The entire point of the Sixth Amendment is to protect the rights of criminal defendants in the US. The goal of creating it was to ensure anyone charged with a crime is able to defend themselves and receive a fair trial.

It states that:

  • Everyone has the right to an impartial jury.
  • Criminal defendants must be able to face their accusers.
  • Anyone facing criminal charges has the right to know what law they allegedly broke and what evidence supports those charges.
  • The right to a speedy trial is guaranteed.
  • People charged with a crime have the right to an attorney.
  • The court must also allow defendants the opportunity to present witnesses in their defense.
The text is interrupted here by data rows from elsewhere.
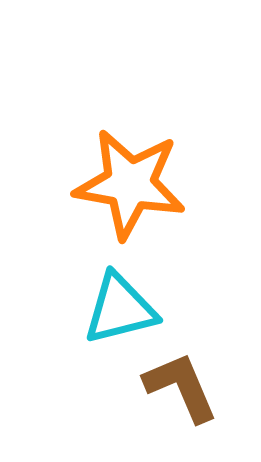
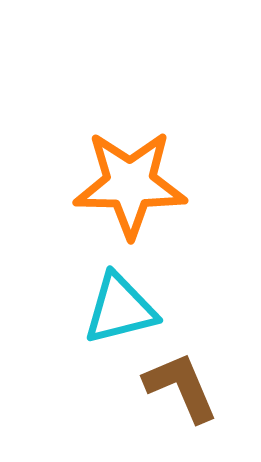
orange star: rotated 9 degrees counterclockwise
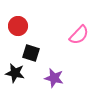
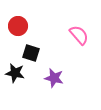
pink semicircle: rotated 85 degrees counterclockwise
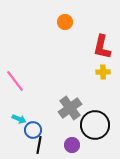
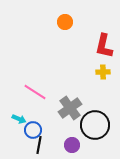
red L-shape: moved 2 px right, 1 px up
pink line: moved 20 px right, 11 px down; rotated 20 degrees counterclockwise
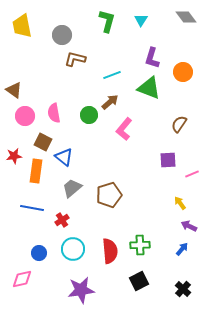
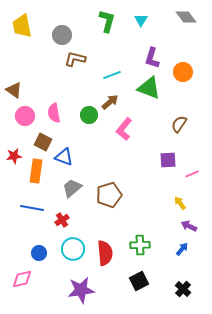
blue triangle: rotated 18 degrees counterclockwise
red semicircle: moved 5 px left, 2 px down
In America, people generally don’t have to worry about being thrown in prison on trumped-up charges. That’s not to say the courts don’t get it wrong sometimes — they do. Still, the Sixth Amendment is a powerful tool in preventing our country from becoming like China, where innocent people are stripped of their rights all the time — without any recourse.

Seventh Amendment

The Seventh Amendment guarantees people the right to a jury trial; however, it only applies to cases processed through the federal civil court. This important entry prevents the courts from overturning facts established by a jury — an important step in limiting overreach.

Originally, the Seventh Amendment also guaranteed the right to a trial by jury in civil cases that involved an “amount-in-controversy” of $20 or more. This threshold remains in place even today, despite the fact that it has significantly devalued since 1789.

Laws instituted separately from the Bill of Rights adjust the goalpost in modern times. For example, the federal civil court may only hear cases involving disputes $75,000 or more. This effectively renders the $20 threshold moot, making a jury mandatory in every case.

Like the Sixth Amendment, the Founding Fathers added the Seventh Amendment to the Bill of Rights to prevent the government from having too much power. They believed the right to a trial by jury would stop a judge from handing down biased, unfair rulings.

Without these two additions to the Constitution, the court system would be unfairly tilted against defendants and people trying to settle civil cases. Without fair civil and criminal justice systems, democracy itself would rapidly crumble.